The process of recovery after a football match
Athletes arrive at the club in the morning and consume protein (whey) and fruit shakes (healthy sugars) just before the active part of the training. Afterwards, they move on to the first part of the training – active rest, where cycling for 20-40 minutes (60-70% VO2max) is highly recommended. They can also use a stair climber. The main idea is to increase metabolism in damaged muscles and thereby accelerate the recovery process. Research shows that running exercises are not a good way to recover fast-twitch muscle fibers because they unnecessarily worsen the muscles with impact forces.

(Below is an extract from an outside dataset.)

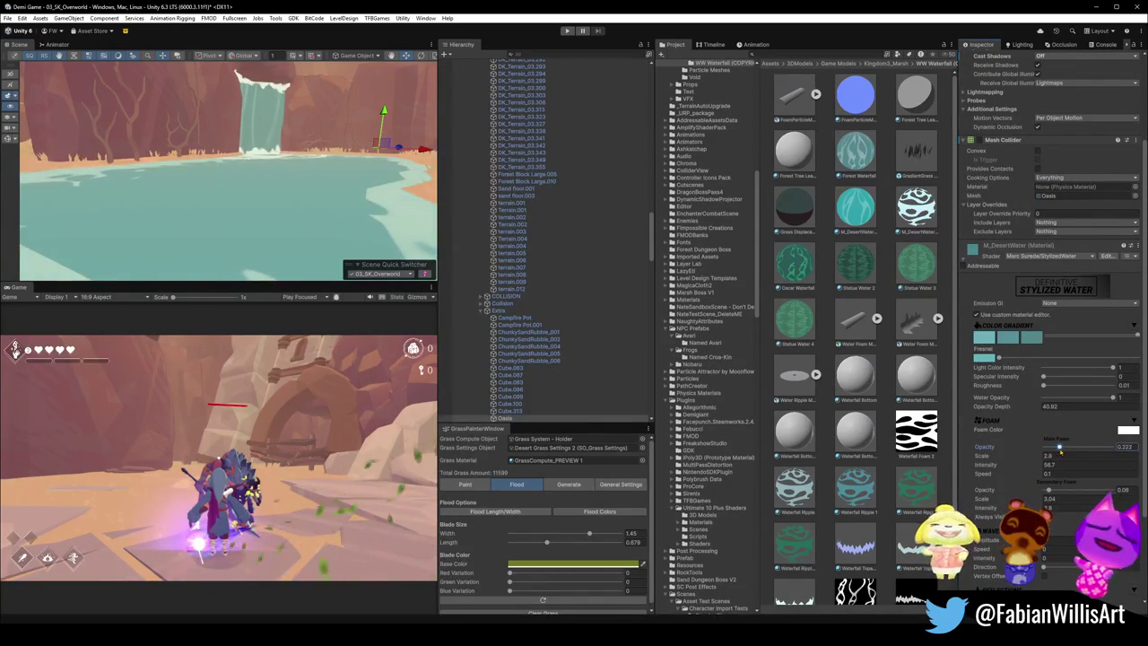
left_click_drag(414, 234, 407, 229)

After active rest, athletes go to the wellness area within the club. First, recovery is individual for each athlete and varies depending on the playing time. Now, passive recovery begins, where athletes first go to the sauna (controlled/low heat) to dilate blood vessels and open up the muscles to be ready for the next phase of recovery. The next phase is massage (using soap is recommended) because soap is ideal for opening pores for the skin to breathe. Oxygen enters through the skin, making this principle important for massage.

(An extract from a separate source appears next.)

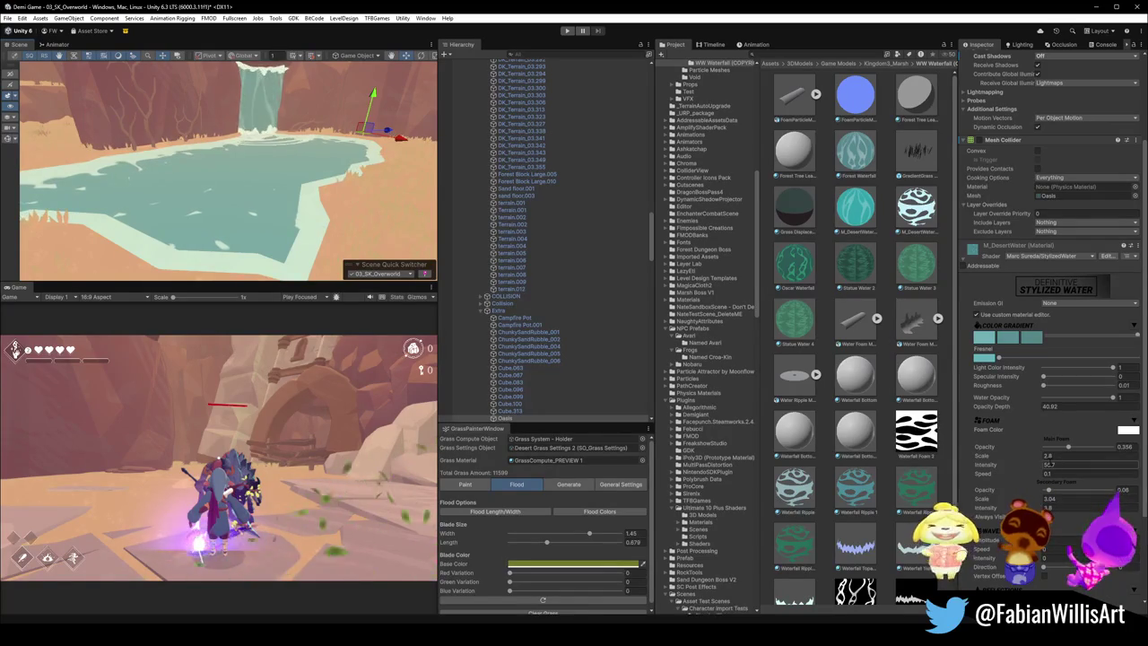
Step: Adjust the foam fields, settling the foam intensity at 3.17
type("3.44")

After that, the recommendation is a cold pool, where usually only the legs (up to the hips) are targeted. This is done to constrict blood vessels again to remove lactic acid from them. Then follows the part with compression clothing (this way, we stimulate venous circulation to return to the heart and oxygenate). The last phase of passive recovery always ends with a cold part – cryotherapy, or cryosauna – the temperature is lowered to 0 for the first minute. Over the next few hours, the temperature returns to normal, and thus, over several hours, we act on the regeneration of the whole body (this procedure lasts 1-3 minutes in the cryosauna at -150 degrees).